Design by Contract – Is It Useful Without Unit Testing?

design-by-contractunit testing

I read Bertrand Meyer's paper on design by contract yesterday and it is not very clear for me what is the relationship between DbC and testing, since it appears that without testing I cannot be certain all the assertions were hit at some point.

Consider a square root function that has preconditions defined that verify the function is never called with a negative number.

Somewhere in the application code the function is used, consider something like

if(n >= 0) {
   // a bunch of code
}
else {
   // some code
   square_root(n)
}

The programmer that added the call to square_root(n) did not consider that it would be called with a negative number (evidently a bug was just introduced).

Obviously, if I run the program in a way that it reaches this branch, with assertions on, we would get an exception reported and we could identify the problem immediately. If we make sure to hit every single call of square_root with any possible category of value it could take, and we don't get any assertions broken, then we know our program is correct and, in production code, we could safely run it without assertions and assume it keeps its reliability properties.

But this has the implication that the code in question needs to be tested. And so, in my example above of the square root function being called with a negative number, if we don't test it extensively in a way that every assertion is hit, and if we switch off assertions in production, then I may end up with a horrible production bug.

And so, it appears that DbC without testing is somewhat useless to ensure my program is correct and reliable.

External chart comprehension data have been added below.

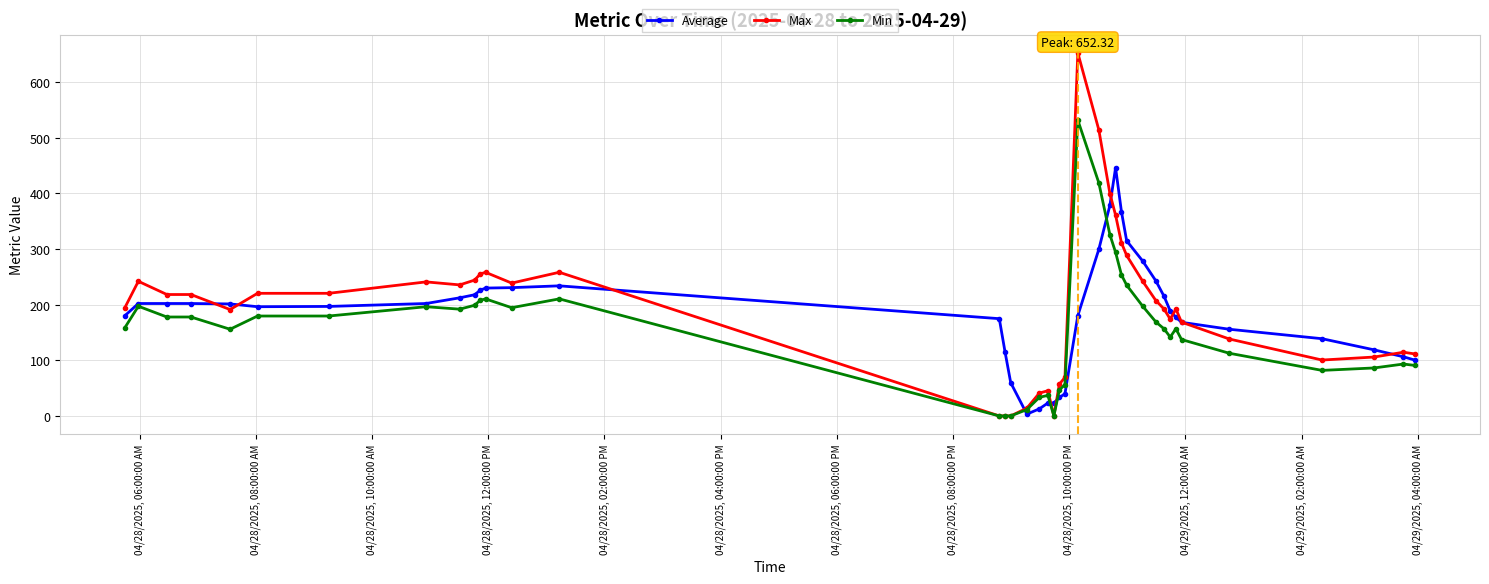

List the series in order of their peak value, highest first.

Max, Min, Average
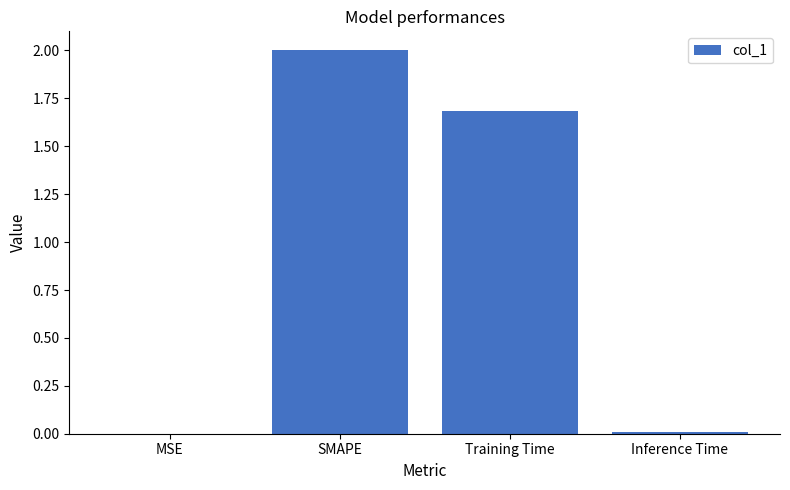

What is the maximum value shown in the chart?

2.0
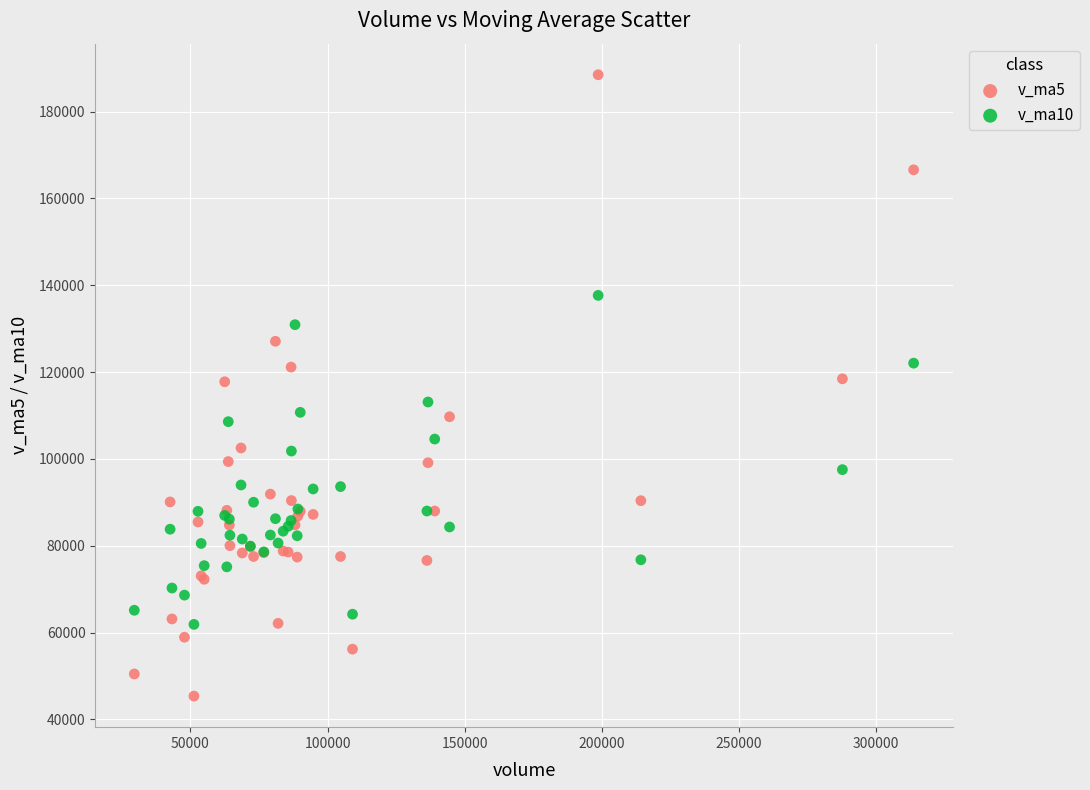

Which series has the widest spread of Y values?

v_ma5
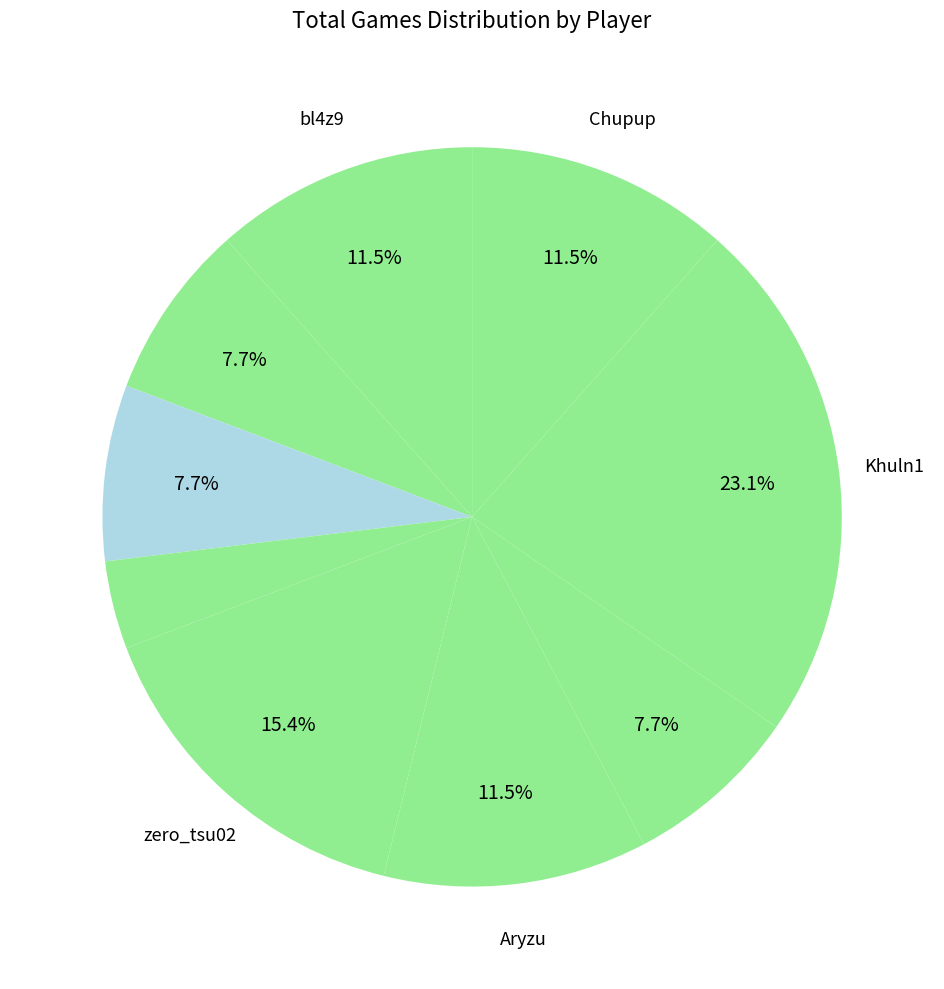

Which slice is the largest?

Khuln1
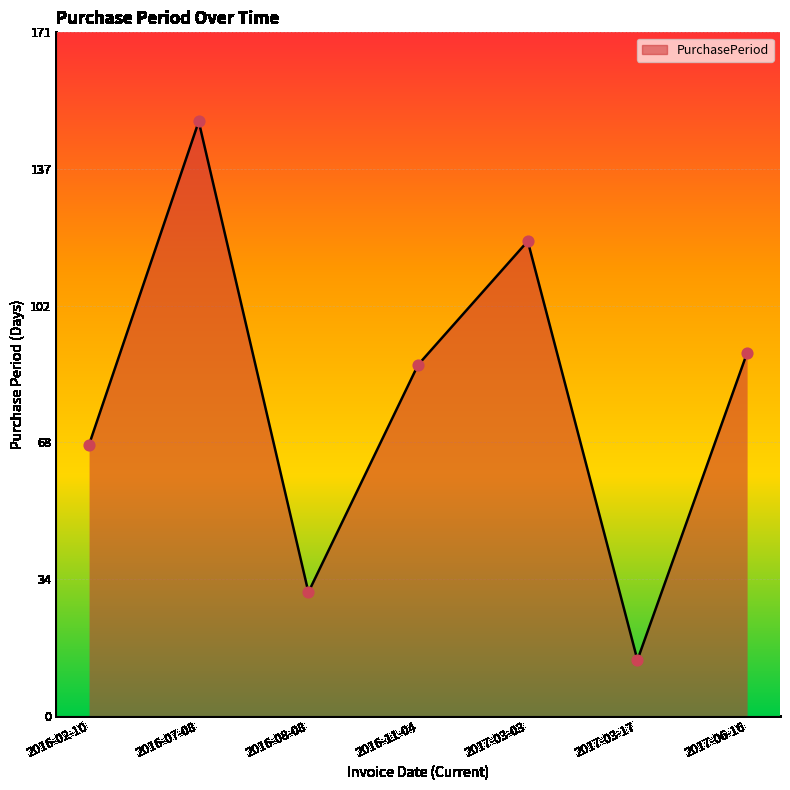

What is the change in value from 2016-02-10 to 2016-07-08?

+81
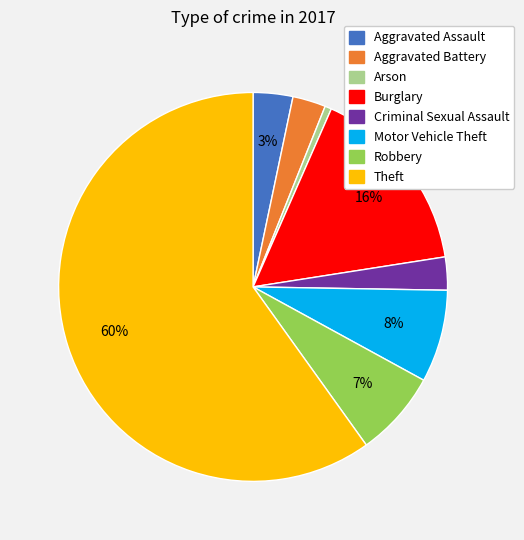

Between Arson and Aggravated Battery, which is larger?

Aggravated Battery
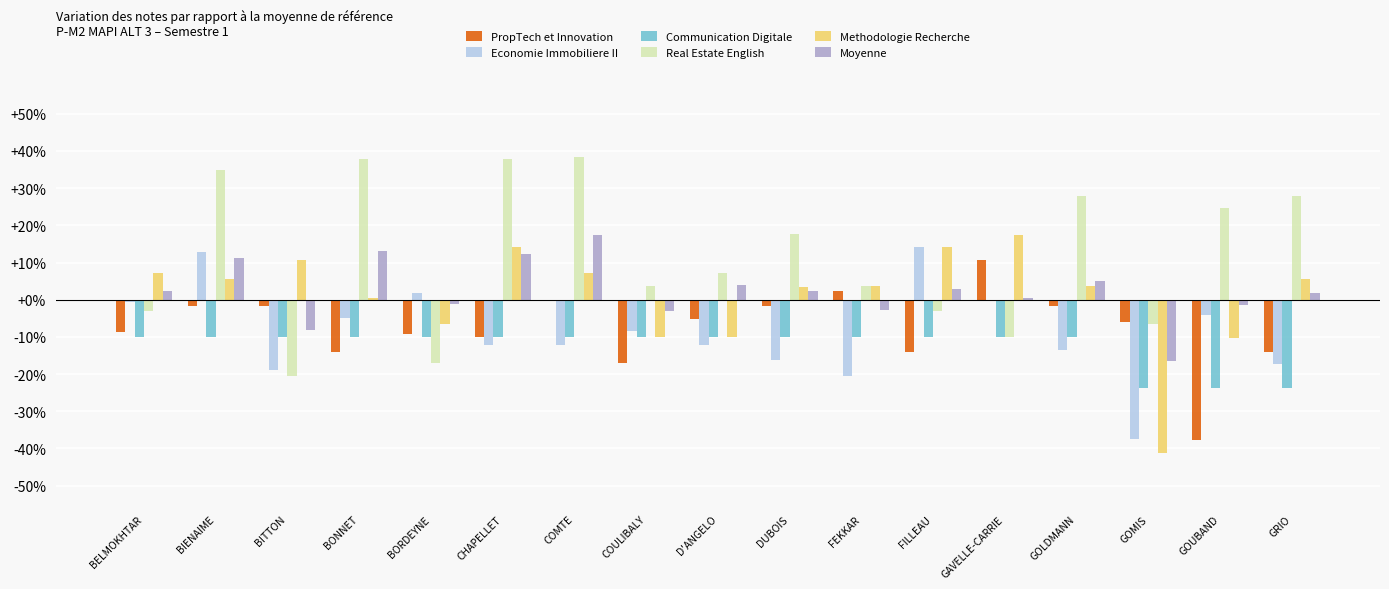

Where is Real Estate English nearest to the value 8?

D'ANGELO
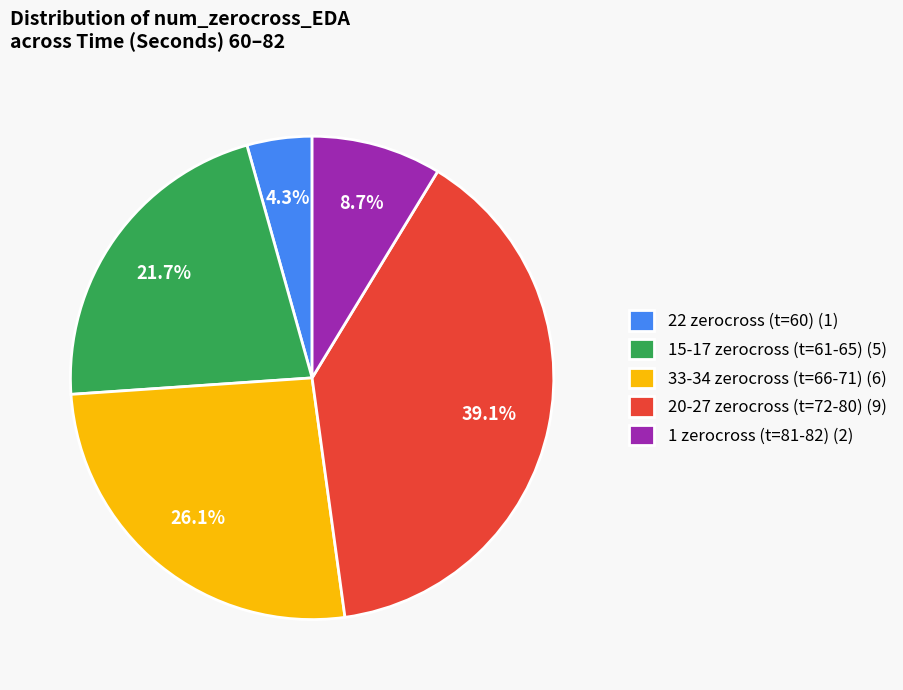

Which has a higher value, 33-34 zerocross (t=66-71) (6) or 20-27 zerocross (t=72-80) (9)?

20-27 zerocross (t=72-80) (9)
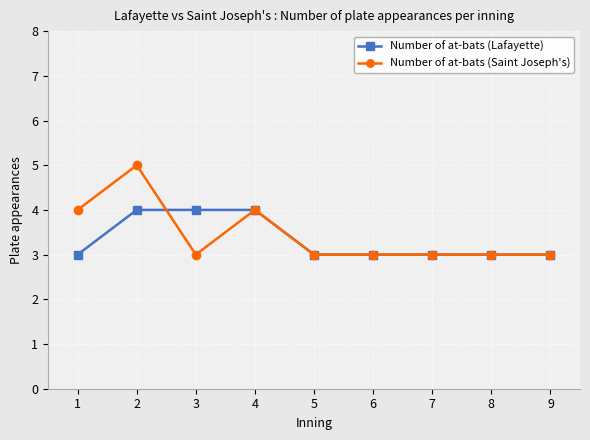

What is the maximum value shown in the chart?

5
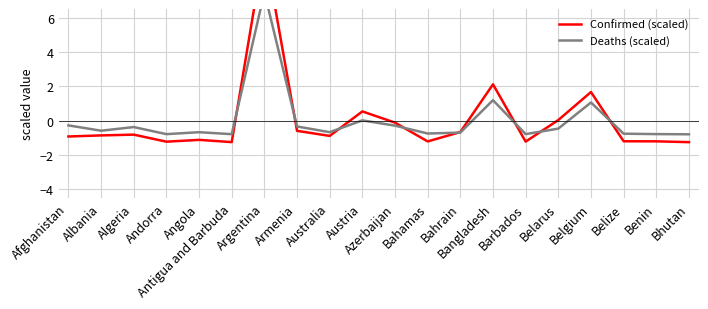

True or false: Confirmed (scaled) and Deaths (scaled) cross at least once.

True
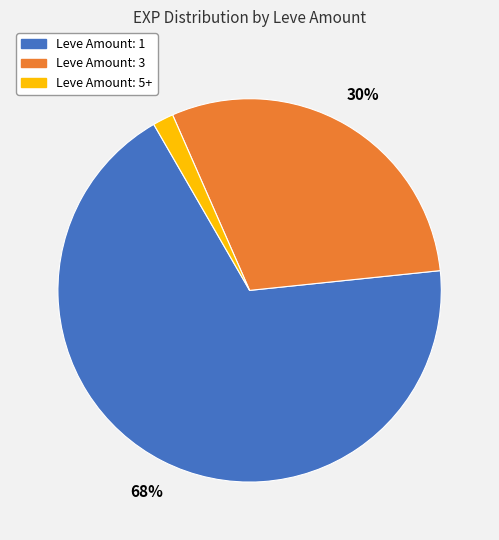

Which slice represents more than half of the pie?

Leve Amount: 1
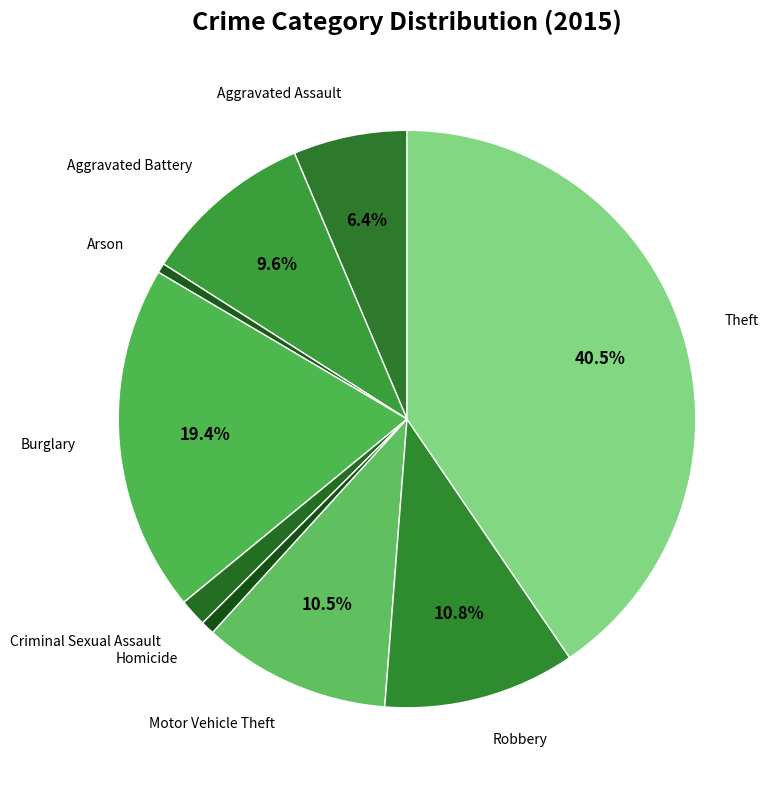

What is the largest slice in the pie chart?

Theft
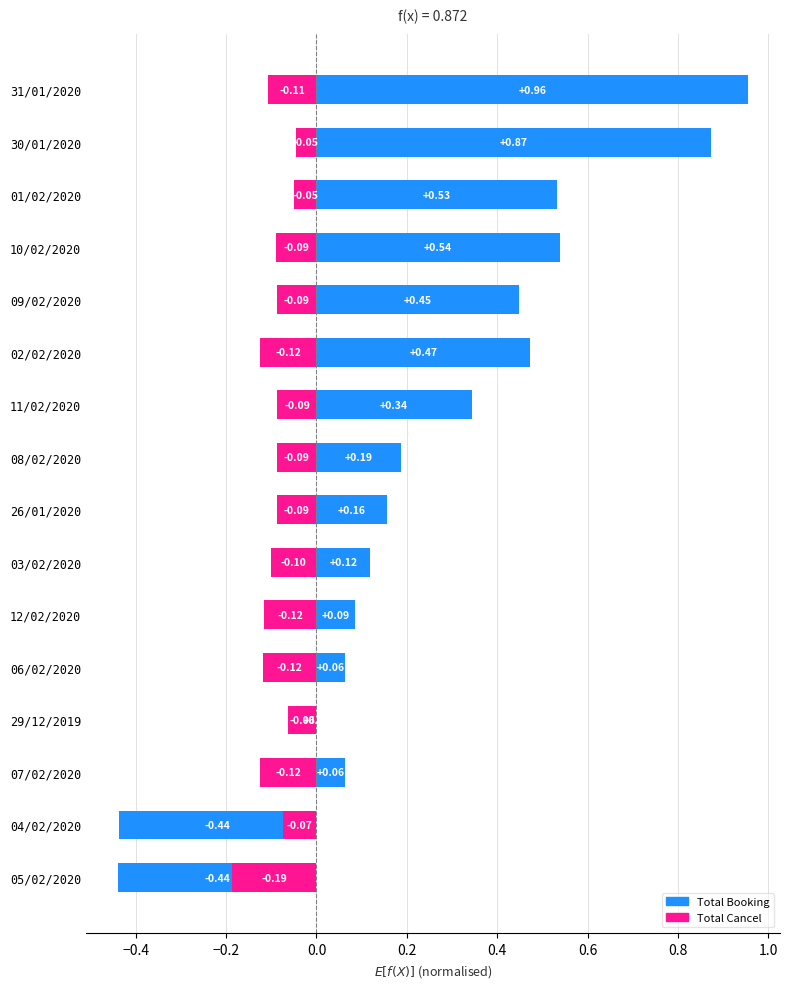

What is the smallest value displayed?

-0.4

On other hand, if I write unit tests to make sure the square root function is called only with the right kind of arguments, then what's the point of the assertions if my tests are doing all the work of making sure my code is right?

So, what I'm trying to understand here is what is the relationship between DbC and unit testing, and how unit testing does not make DbC meaningless since my tests are a substitute for the assertions in the code.

What am I missing?

Best Answer

DbC isn't necessarily realized with "assertions which are deactivated in production". Assumed there are no insane performance requirements, contract checks should stay in the code when it is operated in production. That way, they will help to detect bugs which have slipped through the net of unit tests, and may become apparent first time with production data. A violated contract will make the program "crash early", and not sweep the issue under the rug, which could otherwise lead to nasty, subsequent faults with a much harder-to-find root cause.

But even if one uses only debug level assertions for DbC, they can be helpful to find bugs not covered by unit tests - specificially during integration tests and end-to-end tests. The latter kind of tests will usually not point you to the specific unit which has a defect. When an end-to-end test fails, in a suffciently complex system, you may know that something went wrong, but have a really hard time to find the root cause for it.

The situation changes a lot when your code contains assertions or contract checks: those will make it more likely that a problem will show up a lot earlier, ideally nearby the code section which is responsible for it (it might not be directly the buggy code itself, but I know from first-hand experience that such assertions can make it a lot easier to spot the heart of such an issue).